#### [Text]
○ ○ ○ ○ ○

Puma-Desaster: Ein systemisches Versagen

Der Schützenpanzer „Puma“ funktioniert nicht. Bedeutet dies, dass Deutschland keine Panzer mehr bauen kann? Eher nicht. Sie ist nur – und vor allem unter der Merkel-Regentschaft – zum „hässlichen Kind“ geworden. Der Puma ist ein Schaufenster in ein systemisches Versagen.

Gastbeitrag von Sascha von Aichfriede

Der Schützenpanzer „Puma“ soll den Vorgänger „Marder“ ablösen. Nun kursieren Nachrichten vom Vollversagen des Produkts bei einer Übung für die Beteiligung an der NATO-Eingreiftruppe VJTF. Von 18 Gefechtsfahrzeugen seien am Ende 18 ausgefallen1. Gebaut wird der Puma von Rheinmetall und Krauss-Maffei Wegmann (KMW). Die Bundeswehr preist den Panzer auf ihrem YouTube-Kanal als „modernsten Schützenpanzer der Welt“ an2. Andere sprechen von einer „Eier legenden Wollmilchsau“, also einem technisch überforderten Entwurf, der zu viel können soll, aber in der Praxis nichts davon richtig.

In der Werbung ist die Welt noch in Ordnung.

Probleme nicht neu

Die Probleme mit dem Gerät sind nicht neu. Schon 2015 erwog das Verteidigungsministerium eine Klage gegen die Hersteller wegen immenser Kostenüberschreitungen3. Regelmäßig erschienen Negativberichte über Software- und Elektronikmängel4, Lecks5, Bremsendefekte6 oder Platzprobleme: Im Puma finden nur Menschen mit 1,84 Meter Körpergröße Platz – im Vorgänger Marder reichte es noch für 1,96 Meter7. Vielleicht haben die Ingenieure die Umvolkung mit Südländern bereits eingepreist, die durchschnittlich kleiner sind? Man weiß es nicht genau.

Anforderungsmanagement der Bundeswehr ist Katastrophe

Den Vogel schoss das deutsche Rüstungswesen aber ab, als es darum ging, dass der Puma Vorkehrungen treffen müsse, dass Schwangere in ihm arbeiten können, ohne dass Schussgas das Fruchtwasser schädigt. Diese Anforderung würde sich aus der Arbeitsstättenverordnung ableiten.

○ ○ ○ ○ ○

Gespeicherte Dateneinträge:

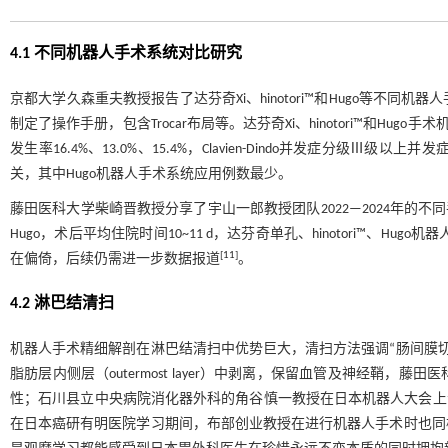
4.1 不同机器人手术系统对比研究
京都大学久森重夫教授报告了达芬奇Xi、hinotori™和Hugo等
制定了操作手册，包含Trocar布局等。达芬奇Xi、hinotori™和Hugo手术
发生率16.4%、13.0%、15.4%，Clavien-Dindo并发症分级Ⅲ
关，其中Hugo机器人手术系统应用例数最少。
藤田医科大学柴崎晋教授分享了宇山一郎教授团队2022—2024年的不同
Hugo，术后平均住院时间10~11 d，达芬奇单孔、hinotori™、Hu
[
11
]
在偏倚，后续仍需进一步数据报道
。
4.2 淋巴结清扫
机器人手术精细解剖在淋巴结清扫中优势巨大，清扫方法强调“肠间膜切
脂肪层内侧层（outermost layer）中剥离，保留血管及神经鞘，藤田医科大学柴崎晋
性；石川县立中央病院消化器外科的角谷慎一教授在日本机器人大会上
在日本癌研有明医院学习期间，布部创业教授在进行机器人手术时也同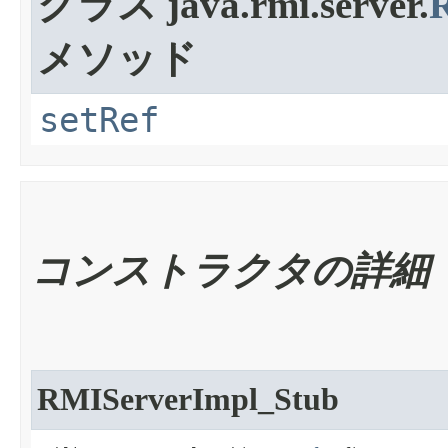
クラス java.rmi.server.
メソッド
setRef
コンストラクタの詳細
RMIServerImpl_Stub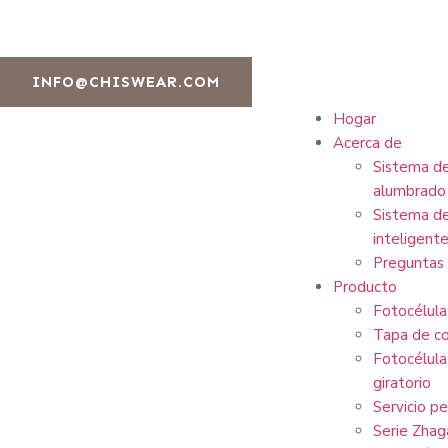
INFO@CHISWEAR.COM
Hogar
Acerca de
Sistema de
alumbrado 
Sistema de
inteligente
Preguntas 
Producto
Fotocélula
Tapa de co
Fotocélula
giratorio
Servicio p
Serie Zhag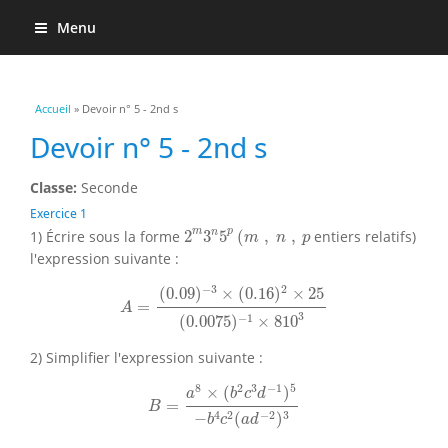
Menu
Vous êtes ici
Accueil
» Devoir n° 5 - 2nd s
Devoir n° 5 - 2nd s
Classe:
Seconde
Exercice 1
2
m
3
n
5
p
(
m
,
n
,
p
m
p
n
1) Écrire sous la forme
2
3
5
(
,
,
entiers relatifs)
m
n
p
l'expression suivante :
A
=
(
0.09
)
−
3
×
(
0.16
)
2
×
25
(
0.0075
)
−
1
×
810
3
−
3
2
(
0.09
)
×
(
0.16
)
×
25
=
A
3
−
1
(
0.0075
)
×
810
2) Simplifier l'expression suivante :
B
=
a
8
×
(
b
2
c
3
d
−
1
)
5
−
b
4
c
2
(
a
d
−
2
)
3
8
2
3
−
1
5
×
(
)
a
b
c
d
=
B
4
2
−
2
3
−
(
)
b
c
a
d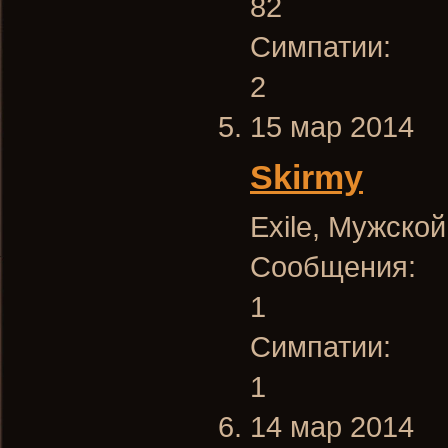
82
Симпатии:
2
15 мар 2014
Skirmy
Exile
, Мужской
Сообщения:
1
Симпатии:
1
14 мар 2014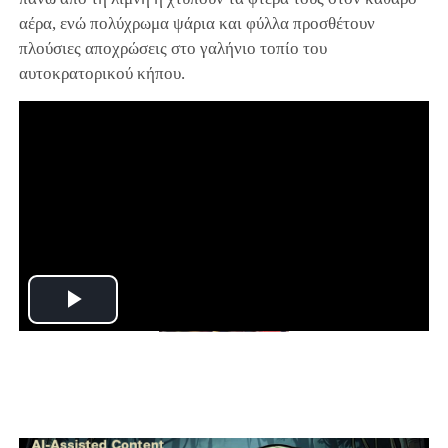
αέρα, ενώ πολύχρωμα ψάρια και φύλλα προσθέτουν
πλούσιες αποχρώσεις στο γαλήνιο τοπίο του
αυτοκρατορικού κήπου.
Play
Video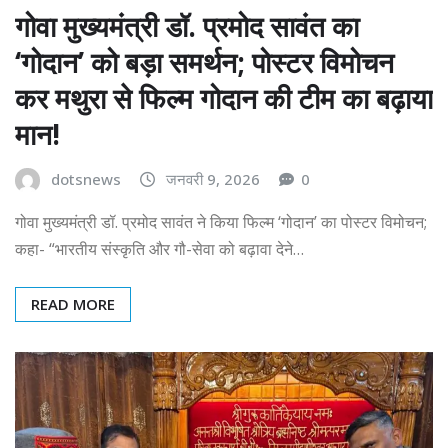
गोवा मुख्यमंत्री डॉ. प्रमोद सावंत का
‘गोदान’ को बड़ा समर्थन; पोस्टर विमोचन
कर मथुरा से फिल्म गोदान की टीम का बढ़ाया
मान!
dotsnews
जनवरी 9, 2026
0
गोवा मुख्यमंत्री डॉ. प्रमोद सावंत ने किया फिल्म ‘गोदान’ का पोस्टर विमोचन;
कहा- “भारतीय संस्कृति और गौ-सेवा को बढ़ावा देने…
READ MORE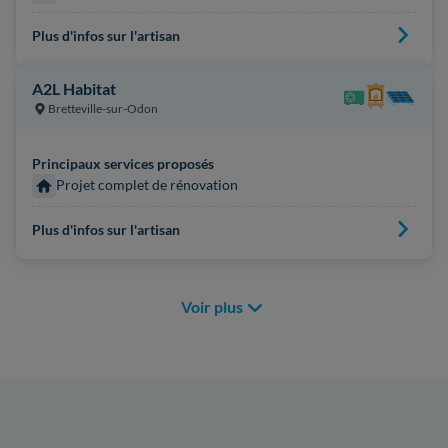
Plus d'infos sur l'artisan
A2L Habitat
Bretteville-sur-Odon
Principaux services proposés
Projet complet de rénovation
Plus d'infos sur l'artisan
Voir plus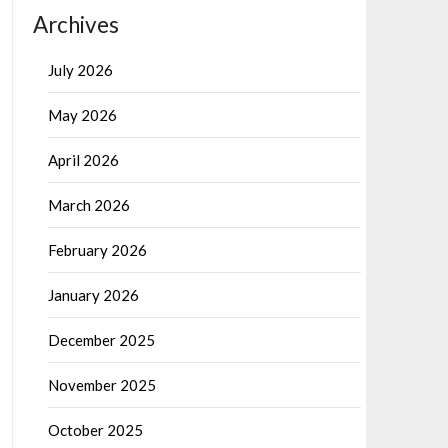
Archives
July 2026
May 2026
April 2026
March 2026
February 2026
January 2026
December 2025
November 2025
October 2025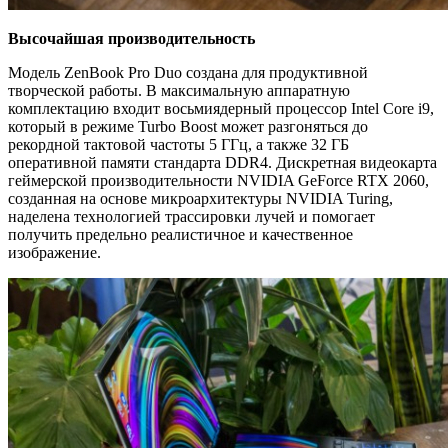
Высочайшая производительность
Модель ZenBook Pro Duo создана для продуктивной
творческой работы. В максимальную аппаратную
комплектацию входит восьмиядерный процессор Intel Core i9,
который в режиме Turbo Boost может разгоняться до
рекордной тактовой частоты 5 ГГц, а также 32 ГБ
оперативной памяти стандарта DDR4. Дискретная видеокарта
геймерской производительности NVIDIA GeForce RTX 2060,
созданная на основе микроархитектуры NVIDIA Turing,
наделена технологией трассировки лучей и помогает
получить предельно реалистичное и качественное
изображение.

○ ○ ○ ○ ○

#### [Arbeitsauftrag]
Kannst du aus dem Text über den Schützenpanzer Puma den Abschnitt wortgetreu wiedergeben, der mit den Worten „Anforderungsmanagement der Bundeswehr“ einsetzt und mit „der Arbeitsstättenverordnung ableiten.“ schließt? Für die Bearbeitung braucht man die Zeilen nicht.

#### [Übungsergebnis]
Anforderungsmanagement der Bundeswehr ist Katastrophe

Den Vogel schoss das deutsche Rüstungswesen aber ab, als es darum ging, dass der Puma Vorkehrungen treffen müsse, dass Schwangere in ihm arbeiten können, ohne dass Schussgas das Fruchtwasser schädigt. Diese Anforderung würde sich aus der Arbeitsstättenverordnung ableiten.